[HOW TO COMPLETE THIS TASK] For each line of the listing, output an exact copy.

[DATA PROVIDED]
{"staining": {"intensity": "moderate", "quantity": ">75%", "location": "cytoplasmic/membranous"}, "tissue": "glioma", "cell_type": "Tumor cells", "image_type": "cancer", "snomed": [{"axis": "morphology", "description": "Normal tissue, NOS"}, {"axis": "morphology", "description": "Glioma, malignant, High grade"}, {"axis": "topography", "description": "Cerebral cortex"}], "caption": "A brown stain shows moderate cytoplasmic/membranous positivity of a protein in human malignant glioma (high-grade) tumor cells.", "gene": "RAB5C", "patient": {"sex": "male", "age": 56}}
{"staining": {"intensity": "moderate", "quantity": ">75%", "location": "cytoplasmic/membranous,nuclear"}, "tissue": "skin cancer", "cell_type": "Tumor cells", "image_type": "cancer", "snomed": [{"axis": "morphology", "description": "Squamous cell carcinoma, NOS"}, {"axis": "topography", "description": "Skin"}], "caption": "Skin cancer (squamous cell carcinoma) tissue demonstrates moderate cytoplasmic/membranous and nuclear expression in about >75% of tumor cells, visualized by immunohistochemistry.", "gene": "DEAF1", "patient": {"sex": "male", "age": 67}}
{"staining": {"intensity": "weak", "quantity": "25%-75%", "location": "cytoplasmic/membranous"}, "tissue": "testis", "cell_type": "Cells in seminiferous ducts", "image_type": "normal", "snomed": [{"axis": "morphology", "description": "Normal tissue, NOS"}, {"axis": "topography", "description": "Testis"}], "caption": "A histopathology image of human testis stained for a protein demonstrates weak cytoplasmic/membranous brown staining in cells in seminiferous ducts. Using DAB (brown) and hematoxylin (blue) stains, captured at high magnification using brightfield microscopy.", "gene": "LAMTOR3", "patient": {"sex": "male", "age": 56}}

[RESULT OF THE EXERCISE]
{"staining": {"intensity": "moderate", "quantity": ">75%", "location": "cytoplasmic/membranous"}, "tissue": "glioma", "cell_type": "Tumor cells", "image_type": "cancer", "snomed": [{"axis": "morphology", "description": "Normal tissue, NOS"}, {"axis": "morphology", "description": "Glioma, malignant, High grade"}, {"axis": "topography", "description": "Cerebral cortex"}], "caption": "A brown stain shows moderate cytoplasmic/membranous positivity of a protein in human malignant glioma (high-grade) tumor cells.", "gene": "RAB5C", "patient": {"sex": "male", "age": 56}}
{"staining": {"intensity": "moderate", "quantity": ">75%", "location": "cytoplasmic/membranous,nuclear"}, "tissue": "skin cancer", "cell_type": "Tumor cells", "image_type": "cancer", "snomed": [{"axis": "morphology", "description": "Squamous cell carcinoma, NOS"}, {"axis": "topography", "description": "Skin"}], "caption": "Skin cancer (squamous cell carcinoma) tissue demonstrates moderate cytoplasmic/membranous and nuclear expression in about >75% of tumor cells, visualized by immunohistochemistry.", "gene": "DEAF1", "patient": {"sex": "male", "age": 67}}
{"staining": {"intensity": "weak", "quantity": "25%-75%", "location": "cytoplasmic/membranous"}, "tissue": "testis", "cell_type": "Cells in seminiferous ducts", "image_type": "normal", "snomed": [{"axis": "morphology", "description": "Normal tissue, NOS"}, {"axis": "topography", "description": "Testis"}], "caption": "A histopathology image of human testis stained for a protein demonstrates weak cytoplasmic/membranous brown staining in cells in seminiferous ducts. Using DAB (brown) and hematoxylin (blue) stains, captured at high magnification using brightfield microscopy.", "gene": "LAMTOR3", "patient": {"sex": "male", "age": 56}}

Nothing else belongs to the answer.